Whilst watching Italy play Sweden in Euro 2004, several TMFD writers pondered the relationship between flags and national team strips. In a fit of procrasturbation, here’s the answers to those questions:
Why do Germany play in white and black?
White and black were the colours of Prussia, the dominant force in the Empire, so given that Germnany first played a game in 1908, it seems reasonable to assume this was a key factor in the choice. More interesting though is…
Why was the German second strip (until 2002) green?
The only answer I can find on the interweb says it was because of the Republic or Ireland. In the aftermath of the Second World War, the new West German side found it difficult to arrange matches. The first country to oblige were the Irish, and the German FA chose the second strip colour in their honour. It’s a wonderful story, and the only thing that gets in the way of this heartwarming story of peace and tolerance through the magic of football is that is it complete bollocks.
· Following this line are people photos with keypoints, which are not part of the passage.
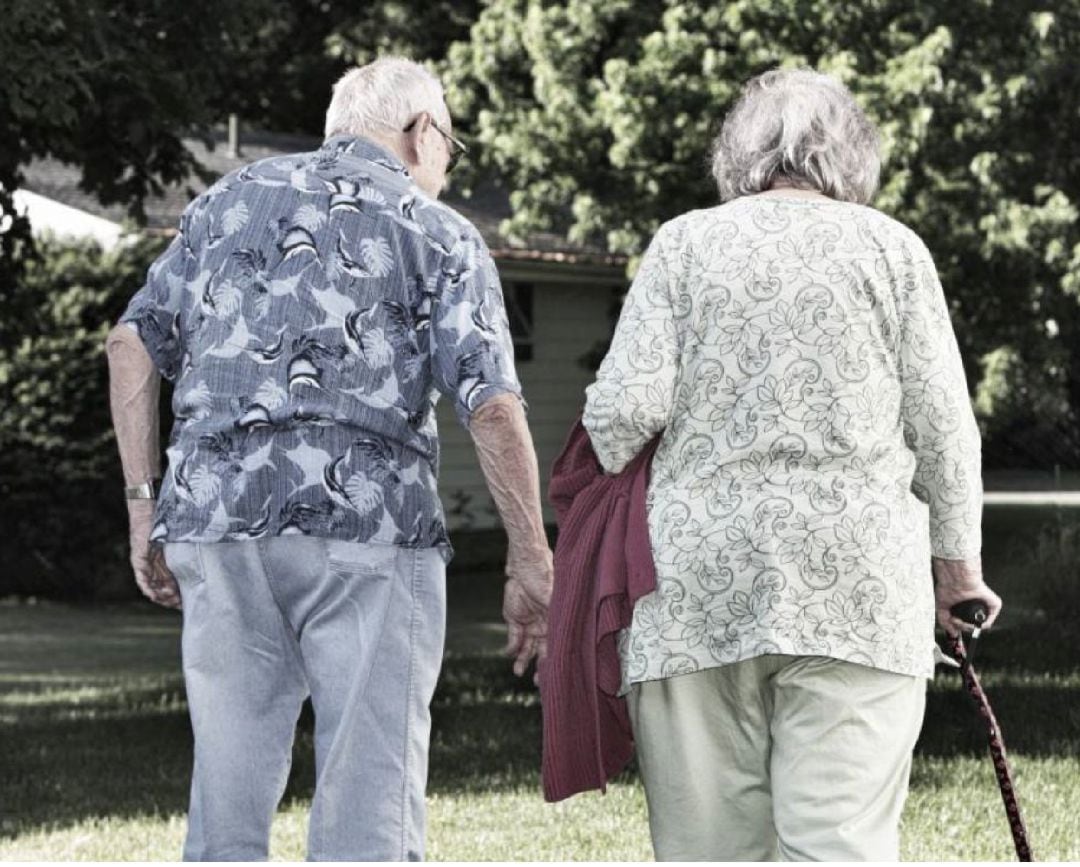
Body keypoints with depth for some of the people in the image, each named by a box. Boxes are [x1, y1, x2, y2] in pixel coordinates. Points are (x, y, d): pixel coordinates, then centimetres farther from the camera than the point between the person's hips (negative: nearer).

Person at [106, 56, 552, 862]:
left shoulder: (229, 200, 18)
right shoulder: (438, 235, 6)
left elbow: (134, 344, 13)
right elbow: (492, 408, -4)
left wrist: (145, 504, 15)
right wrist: (532, 566, 1)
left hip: (215, 522, 4)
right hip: (369, 524, -4)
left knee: (228, 802, 9)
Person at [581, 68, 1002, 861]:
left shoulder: (685, 243, 8)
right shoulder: (891, 248, 8)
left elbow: (625, 408, -2)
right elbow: (943, 428, 7)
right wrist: (958, 561, 19)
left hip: (699, 579, 1)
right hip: (855, 586, -1)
The real answer is because the colours of the German FA are green and white. No more, no less. And why are those colours green and white? I suspect because football is played on grass, which is green, and uses white markings. The Irish angle is something of a German urban myth and in Germany, when the rational explanation conflicts with the mythical one, print the rational explanation.
Why do England play in white and blue, when the St George cross is white and red?
The FA say that’s it’s because blue is on the FA crest and so it’s an official FA colour. I don’t find this satisfying at all, especially given that red is also on that FA crest. Until someone can say otherwise more convincingly, I’ll take it as a traditional conflation of England and the UK, and the prevalance of blue in the Union Flag. So there.
And finally, on a related note, the Freaky Trigger party also asked why there’s orange in the Irish tricolour. We were right.